Lucrecia's eyes caught movement, the flash of light on steel, and then a gush of crimson. Once again she saw her son, this time with Masamune pierced through the chest of the last Cetra on the planet. The youth's-- Cloud's-- scream of grief and denial was the last thing Lucrecia heard before the scene changed again. The glowing trees and rivulets of blood swirled away like smoke, replaced with a freezing blackness. An all consuming maelstrom tossed her skirt and hair and nearly blew her over. The indigo darkness was split with forking bolts of lightning. Thunder and the roar of the wind deafened her. People ran all around her-- some were civilians, some were Shinra personnel. An evacuation was in progress. Hesitently, Lucrecia looked up.

There, hanging in the sky at the center of the storm, was a deep scarlet orb. Meteor.

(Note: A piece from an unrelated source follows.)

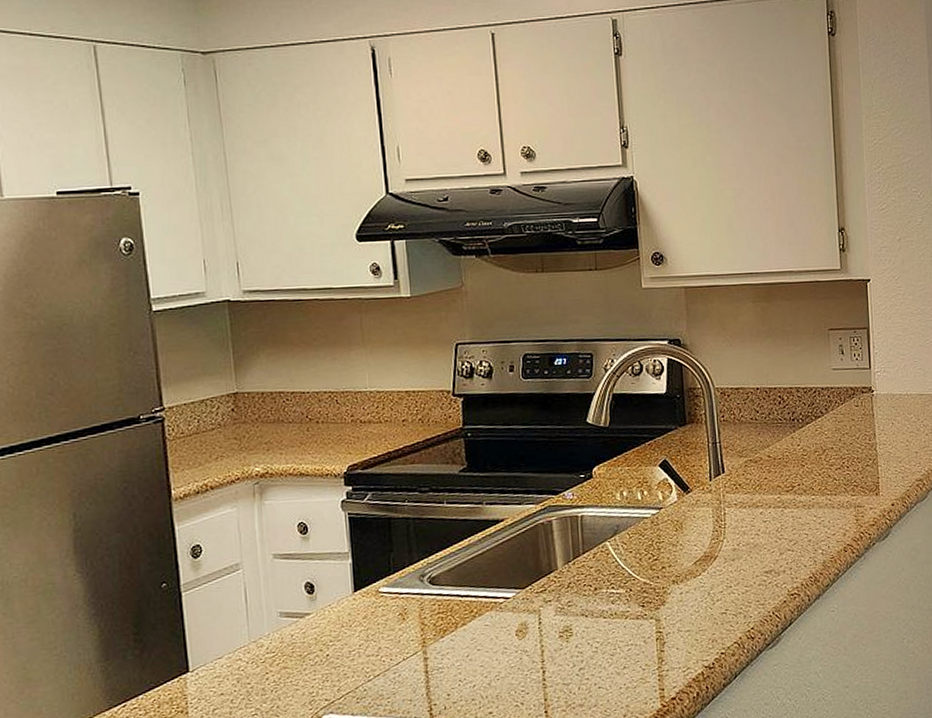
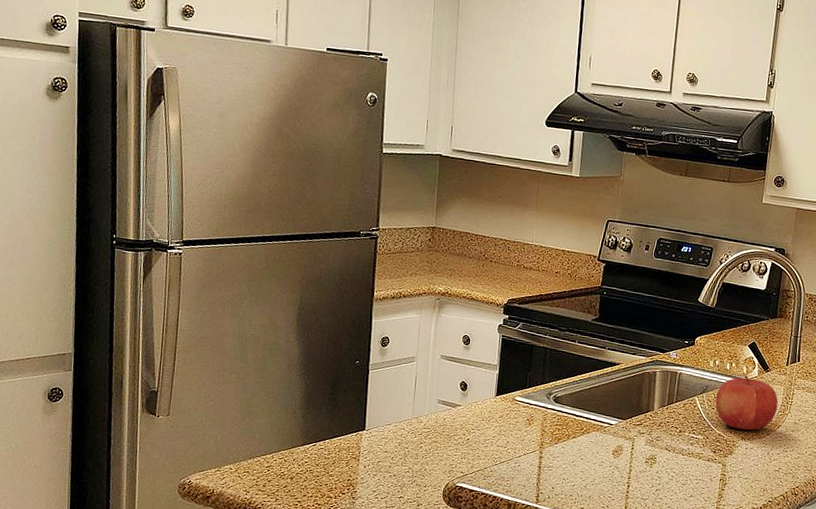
fruit: none [631,502,709,572] -> present [715,375,778,431]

Lucrecia watched as the top of the Shinra tower began to tear itself apart-- chunks of steel, concrete, and polyresin, and clouds of shattered glass and rebar swirled around like a tornado. This was what he had summoned. This was his legacy.

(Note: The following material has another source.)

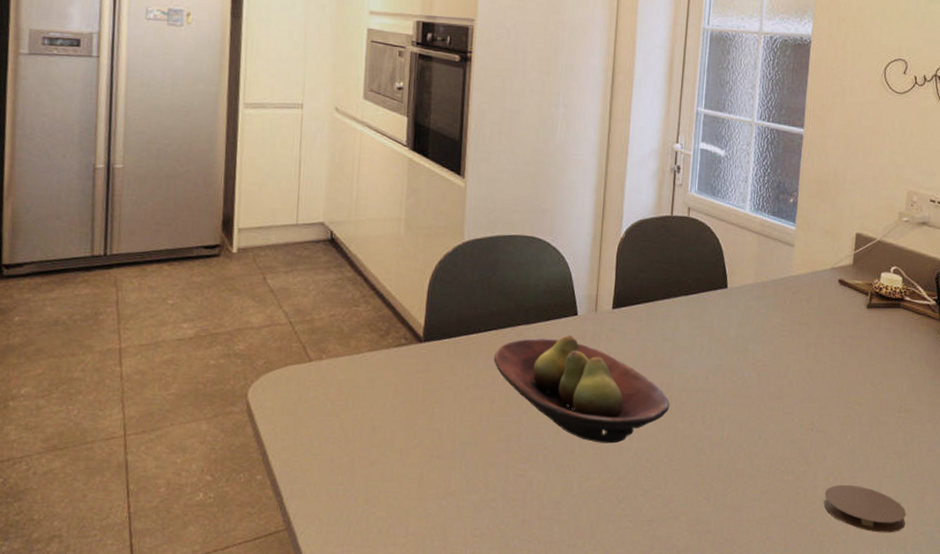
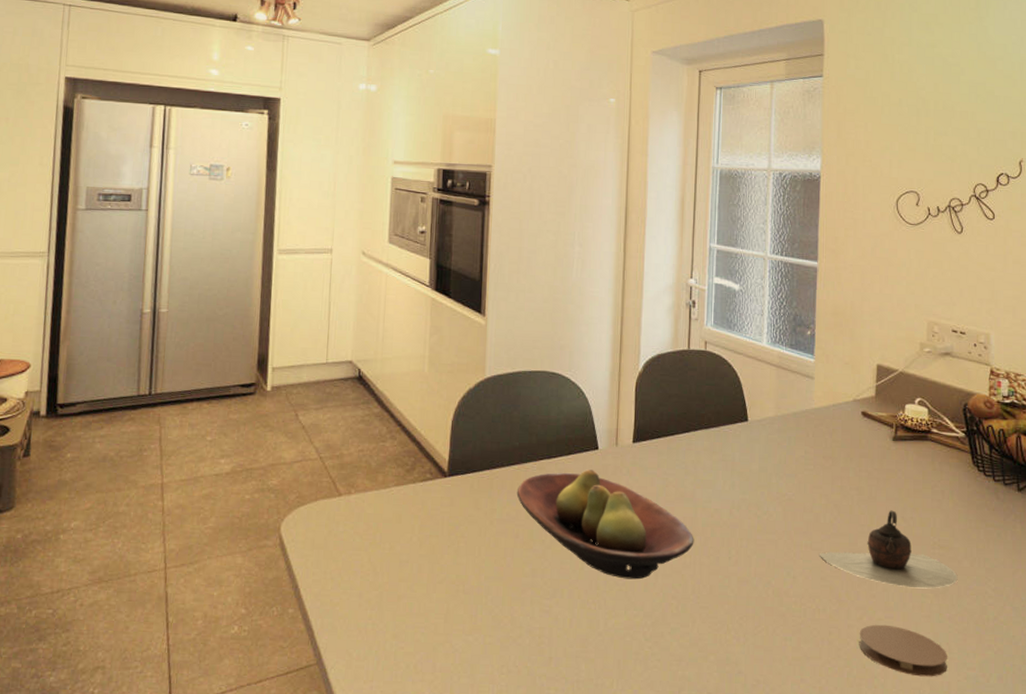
teapot: none [790,375,921,451] -> present [819,510,958,589]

The scene dissolved and vanished and Lucrecia felt as if she were falling. Spinning and tumbling through the darkness, she found herself hearing things; snippets of the past. Some were familiar, others were someone else's memories.

Hold still, boy! I'm not finished! ... Come with us, Seph ... I can't ... Hojo, get off me! ... Quit struggling, Lucrecia. We will make history ... Where is my son? I want to see him ... I'll come back for you. I promise ... Vincent, I'm so sorry ... Burn it to the ground ... Infinite in mystery is the Gift of the Goddess ... Your mother's name was Jenova, and she's dead ...

With the howling sound of a gunshot, Lucrecia stopped. She was on her feet once more in the black void, thigh-deep in the Lifestream and standing before the Goddess Minerva. She was still dizzy, though she'd never really been falling.

"Whichever choice you make, none of the events I showed you will come to pass," Minerva intoned. "You must decide whether the ends justify the means."

"Where am I going?" Lucrecia asked as she felt herself moving-- once more falling into the glow beneath her.

"It is less a question of where, and more a question of when."

Minerva disappeared and Lucrecia plummeted. Greenish-white light engulfed her, twining about her body until it was so bright that her eyes burned and watered. Still she fell, feeling stranger and stranger, air roaring past her ears-- or was that something else? Once again she heard voices. Voices, traffic, the growl of raw mako rushing through a reactor's pipes.

After what seemed like an eternity her descent began to slow and she felt something solid beneath her-- cushy and soft, like a mattress. There was a pillow beneath her head; the air still, stale, and climate-controlled around her. Her eyes refused to open, even as the light dimmed to nothing. Her body felt heavy and weary, almost jet-lagged, and her attempts at movement were sluggish. As she felt herself drifting off to sleep, she saw a face in her mind's eye. Long black hair, a crimson cloak, golden claws.

"Vincent?" she muttered, and the last thing she noticed was that her voice sounded younger.